**** Teks Bacaan ****

Islam adalah agama yang sempurna, kesempurnaan islam ditunjukkan dengan banyaknya syariat-syariat yang menuntun di dalamnya, yang mana dengan berbagai macam syariat ini menjadikan islam semakin tertanam di hati para pemeluknya, dan dengan syariat itu pula kaum muslimin menemukan sumber kebahagiaan di dalam hidupnya.
Di antara syariat islam yang agung ini adalah ibadah kurban, yaitu sebuah ibadah penyembelihan hewan kurban (unta, sapi/kerbau, kambing/domba) di hari Raya Idul Adha dan hari-hari Tasyrik (11-13 Zulhijah). Adapun hikmah dari ibadah kurban ini adalah sebagai ajang untuk menampakkan rasa cinta dan bahagia serta menyebarkan perasaan bahagia di hati masyarakat terlebih lagi untuk mereka yang kurang dalam hal materi.
Berkurban juga menjadi sebuah pengingat kisah perjalanan Nabi Ibrahim a.s. yang dengan ikhlas dan penuh ketaatan menjalankan perintah Allah SWT. untuk menyembelih putra tercintanya, Nabi Ismail a.s. yang mana kisah ini mengajarkan kepada kita untuk benar-benar menaati perintah Allah seberat apapun perintah itu, walau harus mengorbankan sesuatu yang sangat kita cintai, agar kita sadar bahwa segala yang kita miliki di dunia ini hakikatnya hanyalah sebuah titipan yang kapan saja bisa diambil oleh pemilik titipan tersebut, yaitu Allah SWT. Hal ini senada dengan firman Allah SWT. di dalam surat Ali Imran ayat 92:
لَنْ تَنَالُوا الْبِرَّ حَتّٰى تُنْفِقُوْا مِمَّا تُحِبُّوْنَ
“Kamu sekali-kali tidak akan memperoleh kebajikan (yang sempurna) sebelum kamu menginfakkan sebagian harta yang kamu cintai”.

**** Entri yang Diekstrak ****

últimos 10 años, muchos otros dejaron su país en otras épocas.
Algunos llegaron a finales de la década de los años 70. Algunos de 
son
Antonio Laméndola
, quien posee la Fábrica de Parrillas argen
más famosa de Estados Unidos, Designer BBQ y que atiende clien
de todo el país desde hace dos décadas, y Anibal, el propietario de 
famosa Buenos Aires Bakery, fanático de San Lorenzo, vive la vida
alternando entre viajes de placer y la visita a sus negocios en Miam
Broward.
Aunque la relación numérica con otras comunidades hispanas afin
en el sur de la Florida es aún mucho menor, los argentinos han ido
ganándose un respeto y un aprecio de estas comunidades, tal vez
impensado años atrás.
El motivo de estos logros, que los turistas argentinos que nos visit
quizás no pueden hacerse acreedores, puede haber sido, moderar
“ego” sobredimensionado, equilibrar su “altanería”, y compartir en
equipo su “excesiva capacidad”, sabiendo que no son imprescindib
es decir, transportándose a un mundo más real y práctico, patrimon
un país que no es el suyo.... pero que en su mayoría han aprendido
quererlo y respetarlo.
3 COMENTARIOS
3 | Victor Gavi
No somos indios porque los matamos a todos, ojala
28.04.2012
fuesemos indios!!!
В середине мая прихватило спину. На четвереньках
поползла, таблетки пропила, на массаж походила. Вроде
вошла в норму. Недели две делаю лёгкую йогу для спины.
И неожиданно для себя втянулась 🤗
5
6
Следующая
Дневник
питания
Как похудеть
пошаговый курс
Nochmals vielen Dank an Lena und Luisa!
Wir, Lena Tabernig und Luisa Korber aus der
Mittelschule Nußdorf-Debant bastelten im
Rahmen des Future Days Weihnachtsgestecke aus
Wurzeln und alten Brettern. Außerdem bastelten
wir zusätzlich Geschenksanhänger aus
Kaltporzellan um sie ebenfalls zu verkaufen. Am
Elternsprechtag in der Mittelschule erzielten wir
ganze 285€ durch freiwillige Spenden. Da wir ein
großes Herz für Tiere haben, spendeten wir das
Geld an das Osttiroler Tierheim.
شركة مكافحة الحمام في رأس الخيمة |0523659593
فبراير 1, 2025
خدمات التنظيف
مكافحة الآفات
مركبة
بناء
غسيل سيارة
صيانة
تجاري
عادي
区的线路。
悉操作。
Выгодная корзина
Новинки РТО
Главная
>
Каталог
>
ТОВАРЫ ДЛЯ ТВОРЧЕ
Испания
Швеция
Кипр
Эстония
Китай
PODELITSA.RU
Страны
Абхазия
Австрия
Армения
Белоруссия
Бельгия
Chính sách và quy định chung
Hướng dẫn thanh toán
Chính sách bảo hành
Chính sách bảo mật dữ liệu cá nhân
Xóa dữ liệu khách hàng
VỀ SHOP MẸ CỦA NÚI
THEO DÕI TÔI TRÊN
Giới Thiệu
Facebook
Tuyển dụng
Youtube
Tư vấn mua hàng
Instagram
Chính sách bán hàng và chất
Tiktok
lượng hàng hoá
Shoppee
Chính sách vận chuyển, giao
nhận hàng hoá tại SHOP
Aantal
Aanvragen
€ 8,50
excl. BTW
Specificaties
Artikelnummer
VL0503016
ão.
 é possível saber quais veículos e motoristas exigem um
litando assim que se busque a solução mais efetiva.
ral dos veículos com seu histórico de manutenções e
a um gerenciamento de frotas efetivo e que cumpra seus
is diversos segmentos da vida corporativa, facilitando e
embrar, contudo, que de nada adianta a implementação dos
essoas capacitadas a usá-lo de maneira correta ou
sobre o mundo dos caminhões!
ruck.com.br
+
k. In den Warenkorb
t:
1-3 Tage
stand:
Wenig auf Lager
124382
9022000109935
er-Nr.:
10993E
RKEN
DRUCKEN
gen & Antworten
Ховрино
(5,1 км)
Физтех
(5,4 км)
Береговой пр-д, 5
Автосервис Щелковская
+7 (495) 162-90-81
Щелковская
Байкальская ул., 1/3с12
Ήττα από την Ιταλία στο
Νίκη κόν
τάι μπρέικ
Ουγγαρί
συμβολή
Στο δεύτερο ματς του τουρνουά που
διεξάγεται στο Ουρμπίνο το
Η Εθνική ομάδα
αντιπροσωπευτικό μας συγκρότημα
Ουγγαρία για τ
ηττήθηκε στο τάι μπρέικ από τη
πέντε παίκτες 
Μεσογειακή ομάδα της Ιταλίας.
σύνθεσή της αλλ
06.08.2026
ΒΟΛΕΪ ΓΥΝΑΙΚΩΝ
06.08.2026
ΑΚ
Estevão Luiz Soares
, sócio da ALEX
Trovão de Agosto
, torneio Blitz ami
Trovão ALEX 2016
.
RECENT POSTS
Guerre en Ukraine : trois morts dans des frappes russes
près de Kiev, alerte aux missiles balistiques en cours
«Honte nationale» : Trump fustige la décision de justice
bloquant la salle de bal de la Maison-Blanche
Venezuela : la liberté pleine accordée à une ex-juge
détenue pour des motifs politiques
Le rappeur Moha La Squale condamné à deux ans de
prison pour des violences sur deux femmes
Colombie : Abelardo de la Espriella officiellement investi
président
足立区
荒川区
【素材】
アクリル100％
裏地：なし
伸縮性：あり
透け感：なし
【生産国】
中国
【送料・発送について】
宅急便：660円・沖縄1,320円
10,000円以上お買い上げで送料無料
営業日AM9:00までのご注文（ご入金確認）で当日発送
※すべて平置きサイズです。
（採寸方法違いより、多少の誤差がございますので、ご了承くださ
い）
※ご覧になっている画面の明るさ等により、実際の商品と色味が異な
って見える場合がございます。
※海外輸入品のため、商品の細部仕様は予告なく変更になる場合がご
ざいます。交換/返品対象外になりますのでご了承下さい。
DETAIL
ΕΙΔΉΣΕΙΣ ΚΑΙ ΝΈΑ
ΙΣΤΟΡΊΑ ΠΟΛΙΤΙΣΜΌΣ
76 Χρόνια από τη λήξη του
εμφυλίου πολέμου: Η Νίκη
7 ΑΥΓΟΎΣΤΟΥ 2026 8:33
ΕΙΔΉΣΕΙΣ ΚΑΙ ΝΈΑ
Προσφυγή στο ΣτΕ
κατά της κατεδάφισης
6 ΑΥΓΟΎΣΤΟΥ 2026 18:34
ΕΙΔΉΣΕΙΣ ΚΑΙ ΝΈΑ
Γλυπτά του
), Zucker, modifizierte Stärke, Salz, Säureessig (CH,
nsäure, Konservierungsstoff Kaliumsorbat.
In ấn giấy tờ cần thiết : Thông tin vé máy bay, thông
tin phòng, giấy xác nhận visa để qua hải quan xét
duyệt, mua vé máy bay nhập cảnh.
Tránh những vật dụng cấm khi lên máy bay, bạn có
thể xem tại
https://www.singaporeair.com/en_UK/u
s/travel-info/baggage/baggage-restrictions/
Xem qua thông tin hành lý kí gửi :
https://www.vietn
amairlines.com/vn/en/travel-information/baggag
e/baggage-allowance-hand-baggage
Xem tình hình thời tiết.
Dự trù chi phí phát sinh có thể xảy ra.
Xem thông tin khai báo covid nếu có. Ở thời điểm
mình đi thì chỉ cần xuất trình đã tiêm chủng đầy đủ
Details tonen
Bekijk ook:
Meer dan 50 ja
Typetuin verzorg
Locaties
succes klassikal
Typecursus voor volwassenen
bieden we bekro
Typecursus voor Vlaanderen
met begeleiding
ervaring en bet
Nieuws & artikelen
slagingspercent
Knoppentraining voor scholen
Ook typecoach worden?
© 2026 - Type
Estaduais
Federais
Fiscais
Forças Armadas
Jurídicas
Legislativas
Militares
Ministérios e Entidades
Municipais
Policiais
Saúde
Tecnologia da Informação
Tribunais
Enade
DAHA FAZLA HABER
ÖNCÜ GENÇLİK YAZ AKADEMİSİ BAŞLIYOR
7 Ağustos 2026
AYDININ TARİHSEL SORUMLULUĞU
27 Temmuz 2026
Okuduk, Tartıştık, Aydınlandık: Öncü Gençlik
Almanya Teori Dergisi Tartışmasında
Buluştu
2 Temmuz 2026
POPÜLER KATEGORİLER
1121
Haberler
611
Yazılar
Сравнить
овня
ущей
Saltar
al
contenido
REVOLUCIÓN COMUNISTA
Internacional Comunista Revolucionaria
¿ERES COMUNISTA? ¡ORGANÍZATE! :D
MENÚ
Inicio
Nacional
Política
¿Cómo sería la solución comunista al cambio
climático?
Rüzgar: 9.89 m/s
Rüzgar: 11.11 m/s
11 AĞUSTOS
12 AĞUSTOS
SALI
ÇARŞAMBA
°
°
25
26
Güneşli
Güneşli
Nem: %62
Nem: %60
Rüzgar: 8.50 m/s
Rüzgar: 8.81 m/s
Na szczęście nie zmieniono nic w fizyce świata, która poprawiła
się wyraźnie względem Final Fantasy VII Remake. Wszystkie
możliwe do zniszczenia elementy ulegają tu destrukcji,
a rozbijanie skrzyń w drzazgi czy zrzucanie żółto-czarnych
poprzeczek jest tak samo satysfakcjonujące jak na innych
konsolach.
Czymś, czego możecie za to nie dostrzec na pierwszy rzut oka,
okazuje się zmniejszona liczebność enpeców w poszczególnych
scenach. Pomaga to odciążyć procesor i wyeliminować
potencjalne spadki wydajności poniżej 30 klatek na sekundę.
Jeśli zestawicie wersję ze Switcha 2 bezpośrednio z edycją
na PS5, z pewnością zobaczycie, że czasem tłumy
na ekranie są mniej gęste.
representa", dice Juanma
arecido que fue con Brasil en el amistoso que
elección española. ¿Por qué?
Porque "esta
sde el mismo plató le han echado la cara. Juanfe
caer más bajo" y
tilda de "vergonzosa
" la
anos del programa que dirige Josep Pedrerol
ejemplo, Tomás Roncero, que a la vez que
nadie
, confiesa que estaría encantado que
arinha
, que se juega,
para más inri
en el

****

• [Tugas]:
Tolong jawab pertanyaan berikut berdasarkan teks tentang ibadah kurban.
1. Hewan apa saja yang disembelih dalam ibadah kurban?
2. Siapa putra yang diperintahkan Allah SWT. untuk disembelih oleh Nabi Ibrahim a.s.?
3. Firman Allah SWT. yang dikutip berasal dari surat dan ayat berapa?

• [Jawaban Tugas]:
1. Unta, sapi/kerbau, dan kambing/domba.
2. Nabi Ismail a.s.
3. Surat Ali Imran ayat 92.